According to Wikipedia:
> Data science is an interdisciplinary field that uses scientific methods, processes, algorithms and systems to extract knowledge and insights from data in various forms, both structured and unstructured, similar to data mining.
>
> Data science is a "concept to unify statistics, data analysis, machine learning and their related methods" in order to "understand and analyze actual phenomena" with data.
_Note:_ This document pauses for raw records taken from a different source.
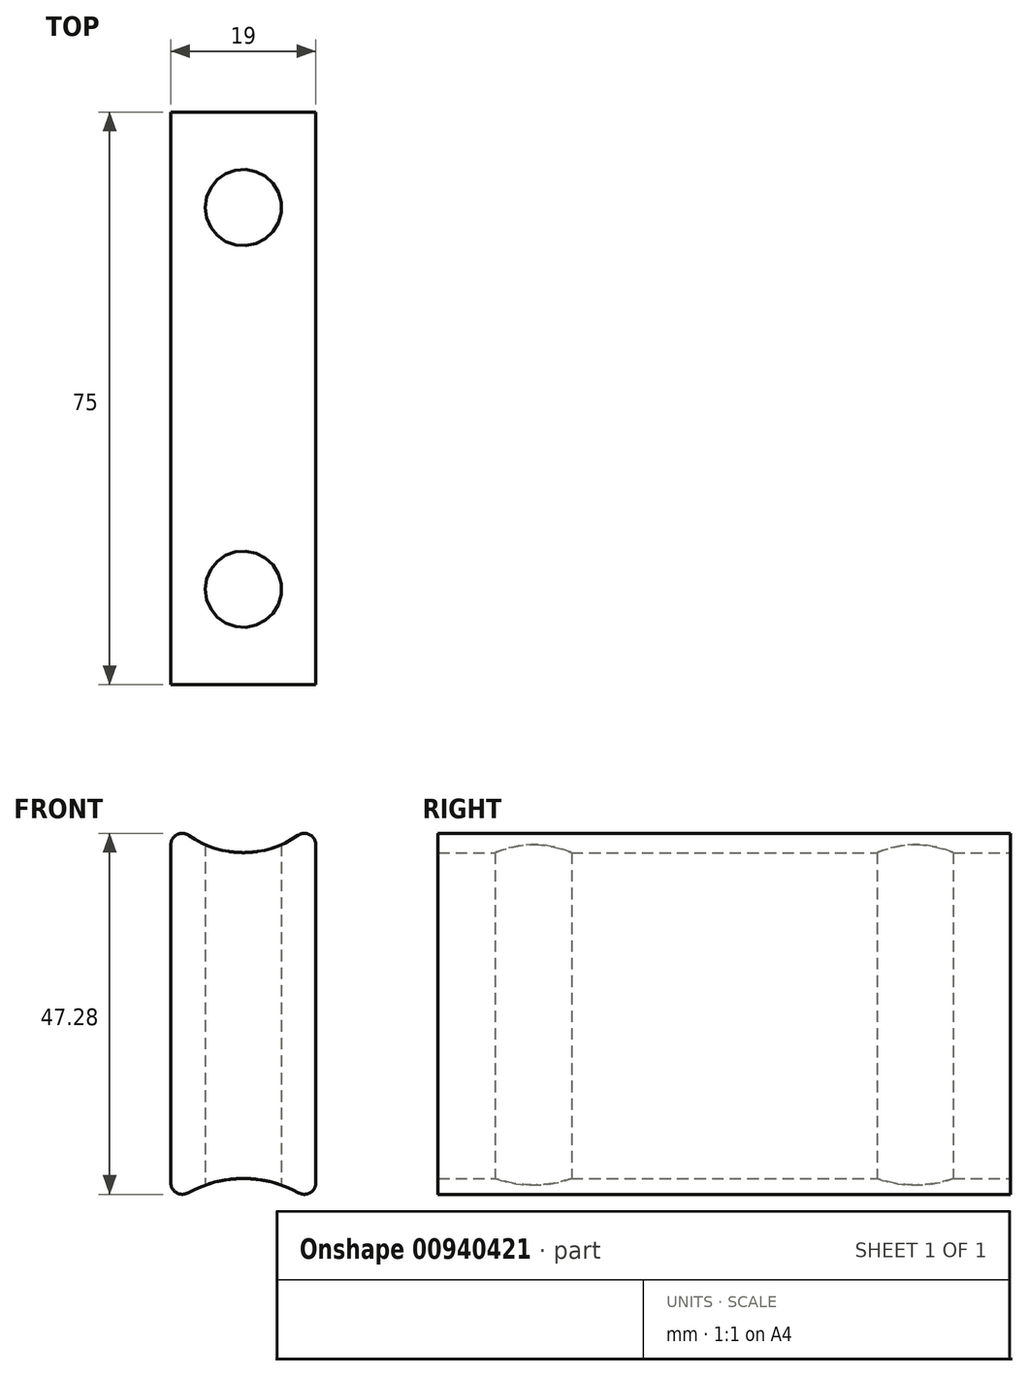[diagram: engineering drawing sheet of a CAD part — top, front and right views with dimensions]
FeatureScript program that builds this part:
annotation { "Feature Type Name" : "Feature", "Feature Type Description" : "" }
export const myFeature = defineFeature(function(context is Context, id is Id, definition is map)
    precondition{}
    {
        {
            var Q0;
            Q0=qCreatedBy(makeId("Front.planeOp"),FACE);
            var sketch = newSketch(context, id + "F0", { "sketchPlane" : qUnion([Q0])});
            skArc(sketch, "E0", {"start": v(-7.14, 59.94) * mm, "mid": v(0, 57.7) * mm, "end": v(7.14, 59.94) * mm});
            skArc(sketch, "E1", {"start": v(7.27, 13.12) * mm, "mid": v(0, 15) * mm, "end": v(-7.27, 13.12) * mm});
            skLineSegment(sketch, "E2", {"start": v(-9.5, 58.71) * mm, "end": v(-9.5, 14.43) * mm});
            skLineSegment(sketch, "E3", {"start": v(9.5, 58.71) * mm, "end": v(9.5, 14.43) * mm});
            skPoint(sketch, "E4.visualSharp", {"position": v(-9.5, 62.08) * mm});
            skArc(sketch, "E4.filletArc", {"start": v(-7.14, 59.94) * mm, "mid": v(-8.7, 60.04) * mm, "end": v(-9.5, 58.71) * mm});
            skPoint(sketch, "E5.visualSharp", {"position": v(9.5, 62.08) * mm});
            skArc(sketch, "E5.filletArc", {"start": v(9.5, 58.71) * mm, "mid": v(8.7, 60.04) * mm, "end": v(7.14, 59.94) * mm});
            skPoint(sketch, "E6.visualSharp", {"position": v(-9.5, 11.6) * mm});
            skArc(sketch, "E6.filletArc", {"start": v(-9.5, 14.43) * mm, "mid": v(-8.76, 13.14) * mm, "end": v(-7.27, 13.12) * mm});
            skPoint(sketch, "E7.visualSharp", {"position": v(9.5, 11.6) * mm});
            skArc(sketch, "E7.filletArc", {"start": v(7.27, 13.12) * mm, "mid": v(8.76, 13.14) * mm, "end": v(9.5, 14.43) * mm});
            skSolve(sketch);
        }
        {
            var Q0;
            Q0 = qSketchRegion(id + "F0", true);
            extrude(context, id + "F1", {"entities" : qUnion([Q0]), "endBound" : BoundingType.SYMMETRIC, "depth" : 75 * mm, "offsetDistance" : 25 * mm});
        }
        {
            var Q0;
            Q0=qCreatedBy(makeId("Top.planeOp"),FACE);
            var sketch = newSketch(context, id + "F2", { "sketchPlane" : qUnion([Q0])});
            skCircle(sketch, "E8", {"center": v(0, 25) * mm, "radius": 5 * mm});
            skCircle(sketch, "E9", {"center": v(0, -25) * mm, "radius": 5 * mm});
            skSolve(sketch);
        }
        {
            var Q0;
            Q0 = qSketchRegion(id + "F2", true);
            extrude(context, id + "F3", {"entities" : qUnion([Q0]), "operationType" : NewBodyOperationType.REMOVE, "depth" : 103.7 * mm, "offsetDistance" : 25 * mm});
        }
    });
It employs techniques and theories drawn from many fields within the context of mathematics, statistics, information science, and computer science.
[![Data Science Venn Diagram](https://static1.squarespace.com/static/5150aec6e4b0e340ec52710a/t/51525c33e4b0b3e0d10f77ab/1364352052403/Data_Science_VD.png?format=750w)](http://drewconway.com/zia/2013/3/26/the-data-science-venn-diagram)
Data Science Venn Diagram by Drew Conway
## Resources
- [What is Data Science?](https://datascience.berkeley.edu/about/what-is-data-science/) by datascience@Berkeley
- [A Taxonomy of Data Science](http://www.dataists.com/2010/09/a-taxonomy-of-data-science/) by Hilary Mason and Chris Wiggins
- ["You can't do data science in a GUI"](https://www.youtube.com/watch?v=cpbtcsGE0OA) by Hadley Wickham
- [Why Do We Need Data Science When We’ve Had Statistics for Centuries?](https://blogs.wsj.com/cio/2014/05/02/why-do-we-need-data-science-when-weve-had-statistics-for-centuries/) by Irving Wladawsky-Berger
# Why R
- [Free, as in beer & speech](https://www.r-project.org/about.html)
- Large and growing community, with [More than 15,000 packages and counting](https://www.rdocumentation.org/trends)
- Powerful and flexible
- [Graphics Gallery](http://www.r-graph-gallery.com/)
- [Interactive Web Apps: Interactive Plots, Dashboard, Widget ...](https://shiny.rstudio.com/gallery/)
- Packages for doing statistics & machine learning, creating documents, grabbing/processing data ...
# Class project
For the class project, you are expected to create a re-usable R script with the following requirements and commit it to GitHub:
1. Part I
1. Contains at least one self-contained function;
1. Follows a consistent style guide;
1. Completed with necessary documentation;
1. Has at least one test that passes;
1. [Advanced] Organizes the function(s) into a package that passes the checks
2. Part II
1. Utilzes tidyverse functions as much as possible
1. [Advanced] Includes a vignette that demonstrates the usage of the package
You can take and/or re-organize code from your current work or start from scratch. Take the feasibility of completing in a week into consideration when selecting project ideas.
If you don't have a feasible project idea at the moment, consider writing a R package that reads and visualizes the bike counts on Steel Bridge, Hawthorne Bridge, and Tilikum Crossing. Daily traffic counts data for these bridges can be found [here](https://github.com/cities/datascience2018/tree/master/data). At the minimum, your package should be able to:
- Read the data in the excel file;
- Process (tidy) the data as necessary;
- Visualize bike counts crossing a bridge based on a data frame passed in;
- Plot daily bike counts for any specified period;
- [Advanced] Plot daily, weekly, or monthly bike counts based on a frequency argument;
- [Advanced] Overlay weather data for Portland and study (visualize and/or model) the effect of weather on bike traffic;
- [Advanced] Study (visualize and/or model) the effect of Tilikum Crossing (opened in September 2015) on bike counts crossing other bridges.